Anxiety

Come to terms with trauma

Using hypnosis we seeks to understand a patient’s unresolved trauma

UNDERSTANDING TRAUMA

We also try to understand how trauma is related to issues such as addiction, depression, and anxiety. Trauma can refer to issues that were one-time occurrences, such as being the victim of a natural disaster or a crime, as well as suffering prolonged trauma due to domestic violence, child abuse or military combat exposure.

Living with trauma can have a huge impact on daily life. This is because the level of emotional arousal about the memory is too high to be processed through the brain. Stress hormones, such as cortisol are still attached to the memory, and get produced whenever you bring the memory to mind, either consciously or subconsciously.
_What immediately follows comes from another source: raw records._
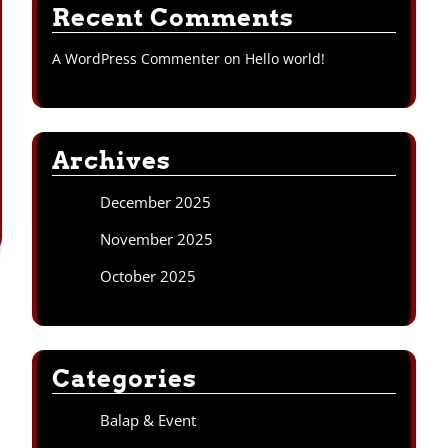
Recent Comments
A WordPress Commenter
on
Hello world!
Archives
December 2025
November 2025
October 2025
Categories
Balap & Event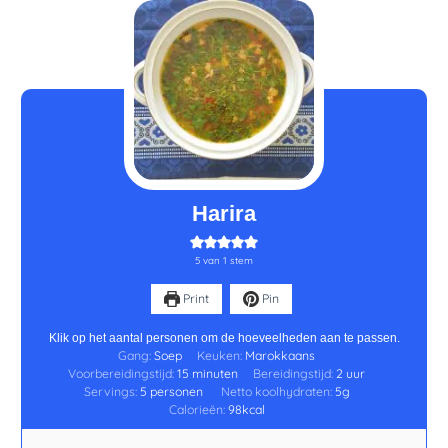
minuten
uur
Harira
5
van 1 stem
Print
Pin
Klik op het aantal personen om de hoeveelheden aan te passen.
Gang:
Soep
Keuken:
Marokkaans
Voorbereidingstijd:
15
minuten
Bereidingstijd:
2
uur
Servings:
5
personen
Netto koolhydraten:
5
g
Calorieën:
98
kcal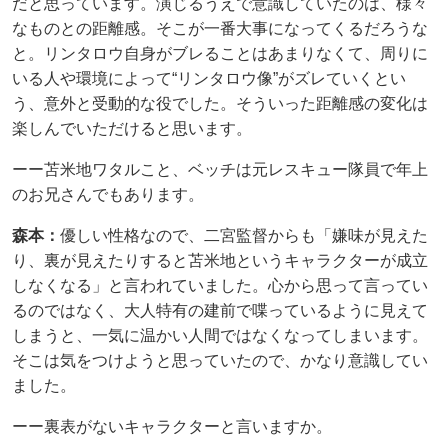
だと思っています。演じるうえで意識していたのは、様々
なものとの距離感。そこが一番大事になってくるだろうな
と。リンタロウ自身がブレることはあまりなくて、周りに
いる人や環境によって“リンタロウ像”がズレていくとい
う、意外と受動的な役でした。そういった距離感の変化は
楽しんでいただけると思います。
ーー苫米地ワタルこと、ベッチは元レスキュー隊員で年上
のお兄さんでもあります。
森本：
優しい性格なので、二宮監督からも「嫌味が見えた
り、裏が見えたりすると苫米地というキャラクターが成立
しなくなる」と言われていました。心から思って言ってい
るのではなく、大人特有の建前で喋っているように見えて
しまうと、一気に温かい人間ではなくなってしまいます。
そこは気をつけようと思っていたので、かなり意識してい
ました。
ーー裏表がないキャラクターと言いますか。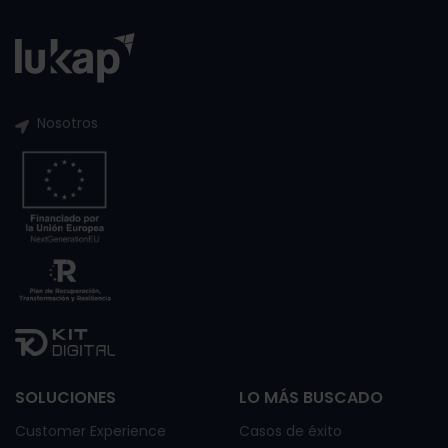
Nosotros
SOLUCIONES
LO MÁS BUSCADO
Customer Experience
Casos de éxito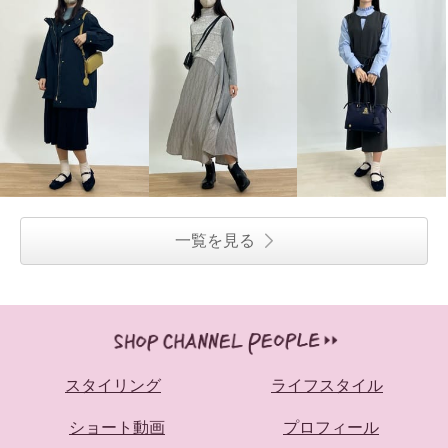
一覧を見る
スタイリング
ライフスタイル
ショート動画
プロフィール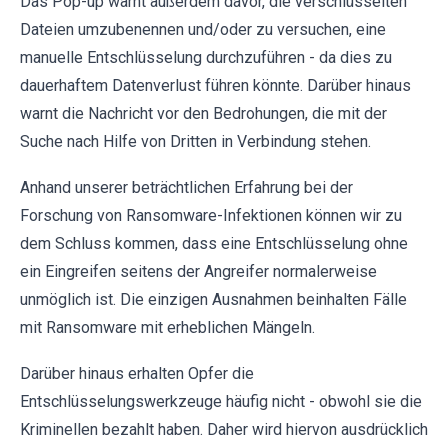
Das Pop-up warnt außerdem davor, die verschlüsselten
Dateien umzubenennen und/oder zu versuchen, eine
manuelle Entschlüsselung durchzuführen - da dies zu
dauerhaftem Datenverlust führen könnte. Darüber hinaus
warnt die Nachricht vor den Bedrohungen, die mit der
Suche nach Hilfe von Dritten in Verbindung stehen.
Anhand unserer beträchtlichen Erfahrung bei der
Forschung von Ransomware-Infektionen können wir zu
dem Schluss kommen, dass eine Entschlüsselung ohne
ein Eingreifen seitens der Angreifer normalerweise
unmöglich ist. Die einzigen Ausnahmen beinhalten Fälle
mit Ransomware mit erheblichen Mängeln.
Darüber hinaus erhalten Opfer die
Entschlüsselungswerkzeuge häufig nicht - obwohl sie die
Kriminellen bezahlt haben. Daher wird hiervon ausdrücklich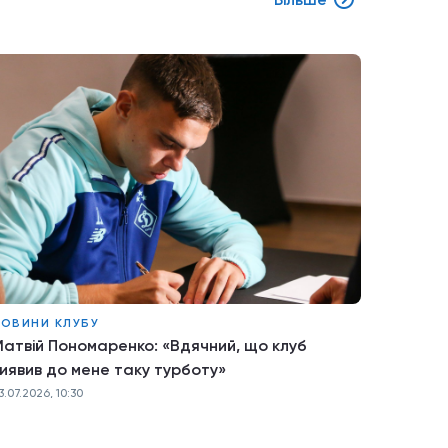
ОВИНИ КЛУБУ
атвій Пономаренко: «Вдячний, що клуб
иявив до мене таку турботу»
3.07.2026, 10:30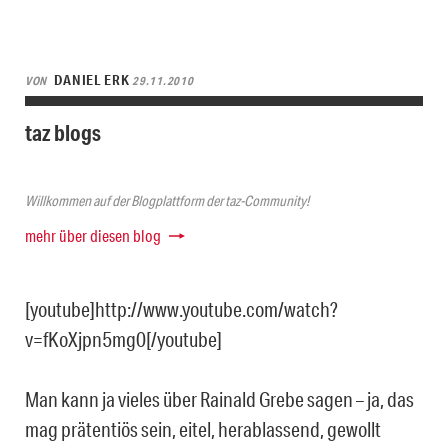
DANIEL ERK
VON
29.11.2010
taz blogs
Willkommen auf der Blogplattform der taz-Community!
mehr über diesen blog
[youtube]http://www.youtube.com/watch?
v=fKoXjpn5mg0[/youtube]
Man kann ja vieles über Rainald Grebe sagen – ja, das
mag prätentiös sein, eitel, herablassend, gewollt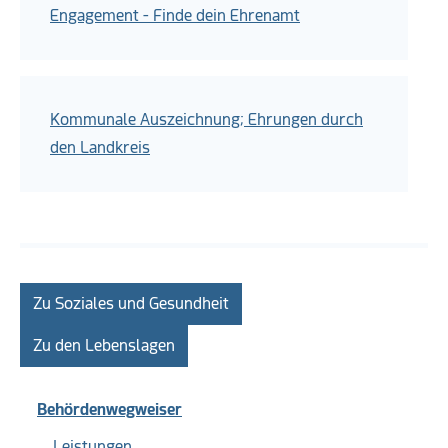
Engagement - Finde dein Ehrenamt
Kommunale Auszeichnung; Ehrungen durch
den Landkreis
Zu Soziales und Gesundheit
Zu den Lebenslagen
Behördenwegweiser
Leistungen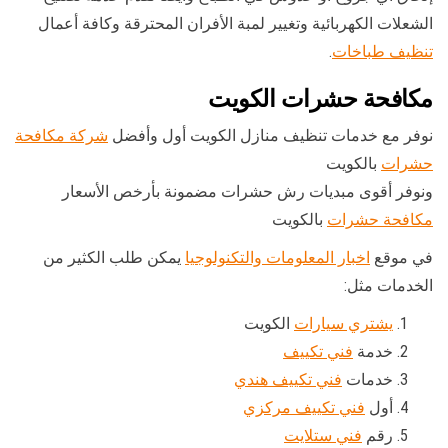
الشعلات الكهربائية وتغيير لمبة الأفران المحترقة وكافة أعمال
تنظيف طباخات
.
مكافحة حشرات الكويت
نوفر مع خدمات تنظيف منازل الكويت أول وأفضل
شركة مكافحة
حشرات
بالكويت
ونوفر أقوى مبديات رش حشرات مضمونة بأرخص الأسعار
مكافحة حشرات
بالكويت
في موقع
اخبار المعلومات والتكنولوجيا
يمكن طلب الكثير من
الخدمات مثل:
يشتري سيارات
الكويت
خدمة
فني تكييف
خدمات
فني تكييف هندي
أول
فني تكييف مركزي
رقم
فني ستلايت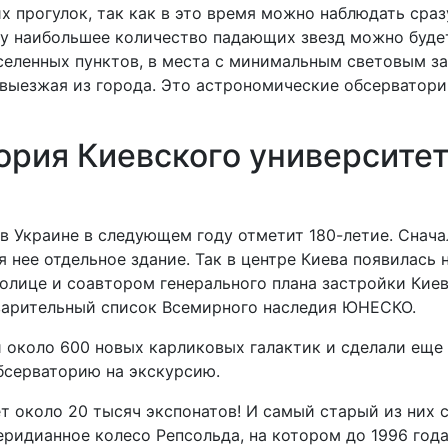
х прогулок, так как в это время можно наблюдать сра
у наибольшее количество падающих звезд можно будет 
еленных пунктов, в места с минимальным световым заг
выезжая из города. Это астрономические обсерватории
ория Киевского университе
в Украине в следующем году отметит 180-летие. Снача
я нее отдельное здание. Так в центре Киева появилась
олице и соавтором генерального плана застройки Киев
дварительный список Всемирного наследия ЮНЕСКО.
 около 600 новых карликовых галактик и сделали еще
бсерваторию на экскурсию.
 около 20 тысяч экспонатов! И самый старый из них 
меридианное колесо Репсольда, на котором до 1996 год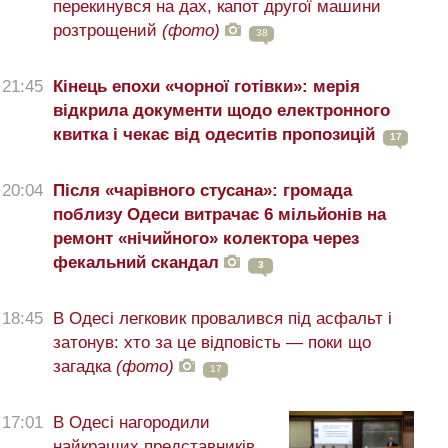
перекинувся на дах, капот другої машини
розтрощений
(фото)
38
21:45
Кінець епохи «чорної готівки»: мерія
відкрила документи щодо електронного
квитка і чекає від одеситів пропозицій
17
20:04
Після «чарівного стусана»: громада
поблизу Одеси витрачає 6 мільйонів на
ремонт «нічийного» колектора через
фекальний скандал
3
18:45
В Одесі легковик провалився під асфальт і
затонув: хто за це відповість — поки що
загадка
(фото)
17
17:01
В Одесі нагородили
найкращих представників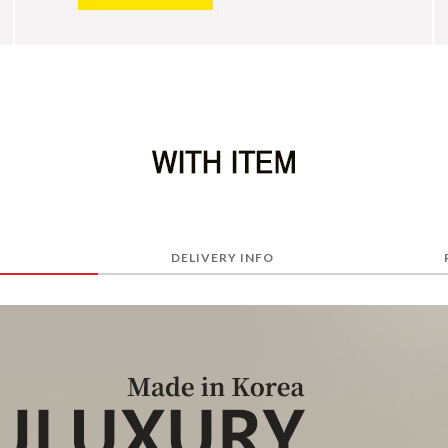
DELIVERY INFO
Events that occurred years ago, can still feel as if they happened yesterday.

People often think that, in time these memories will fade. However memories of times and events that are still wrapped in trauma need help to be processed through the brain and into the long-term memory.

How Hypnotherapy can help

Hypnotherapy cannot remove traumatic events, but it can directly address the event(s) and their effects

DEALING WITH TRAUMA

Hypnotherapy allows clients to access information and memories that are stored in their physical bodies, their subconscious mind, and their energetic fields. The actual traumatic event can be examined; the wide array of emotion surrounding it can be calmed, processed, and expressed; any negative conclusions or beliefs (that have often directly contributed to life-long behavioral patterns) can be released and transformed.

Treatment

Hypnoanalysis and hypnosis provides a gentle and effective evidence-based tool to heal trauma

TREATING TRAUMA

Hypnosis provides controlled access to memories that may otherwise be kept out of consciousness. In a hypnotherapy session, the client is given multiple tools, resources, and opportunities to take back a sense of control. The use of hypnosis in the therapy of PTSD victims involve coupling access to the dissociated traumatic memories with positive restructuring of those memories.